#### Description of the task
Copy out every line from the records that includes "object".

Dataset entries

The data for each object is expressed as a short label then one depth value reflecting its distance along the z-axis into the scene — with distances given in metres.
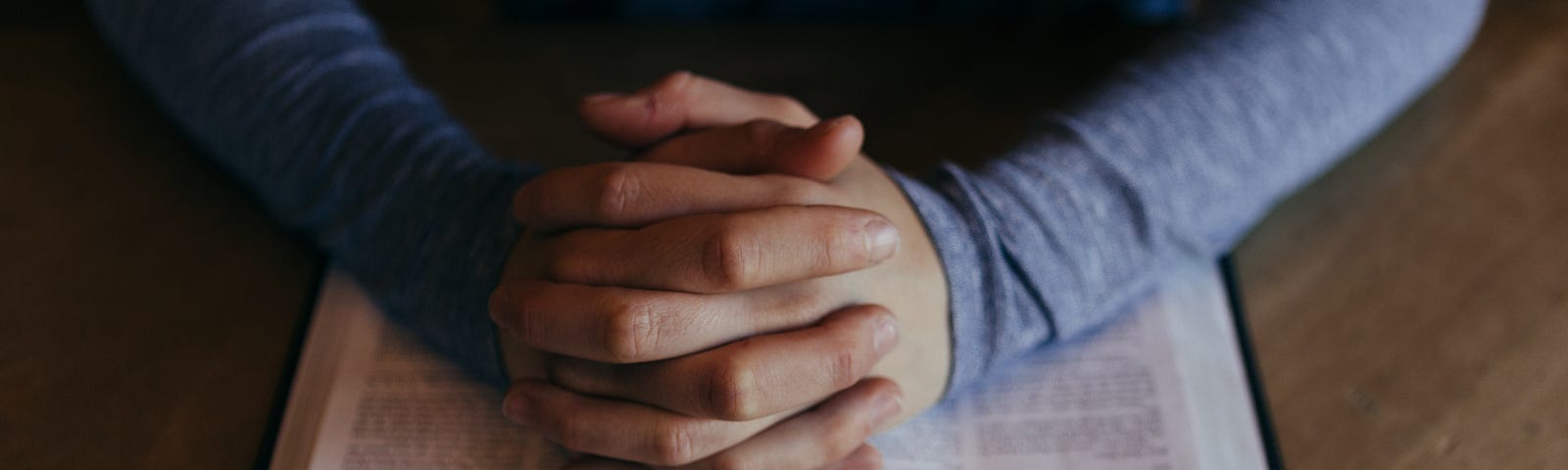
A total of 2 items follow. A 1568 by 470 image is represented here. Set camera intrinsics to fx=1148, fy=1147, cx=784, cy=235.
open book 0.57
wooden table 0.60
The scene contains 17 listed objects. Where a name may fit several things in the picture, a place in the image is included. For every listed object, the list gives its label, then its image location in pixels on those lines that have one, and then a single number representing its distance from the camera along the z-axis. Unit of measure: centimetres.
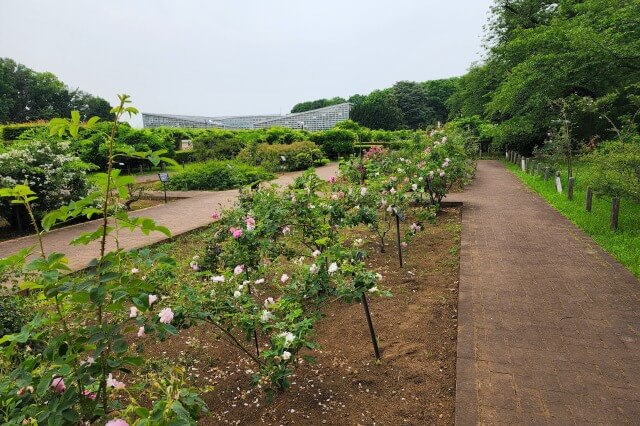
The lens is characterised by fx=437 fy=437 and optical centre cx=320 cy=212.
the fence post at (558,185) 996
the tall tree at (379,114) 4994
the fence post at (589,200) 773
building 5363
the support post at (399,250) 513
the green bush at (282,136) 2427
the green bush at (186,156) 2216
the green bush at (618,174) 630
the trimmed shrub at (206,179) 1371
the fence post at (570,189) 906
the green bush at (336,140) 2609
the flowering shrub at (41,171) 781
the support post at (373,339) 308
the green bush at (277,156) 1856
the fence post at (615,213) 645
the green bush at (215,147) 2014
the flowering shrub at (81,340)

#### Result of this exercise
The data for each object is expressed as a short label then one depth value reflecting its distance along the z-axis into the scene — with distances given in metres.
The scene contains 17 listed objects. Where a name may fit several things in the picture, a place in the image is included. For every listed object, the list gives its label, then its image location in pixels on those lines that have one, and then a single number representing its distance from the camera along the z-axis. Unit of measure: centimetres.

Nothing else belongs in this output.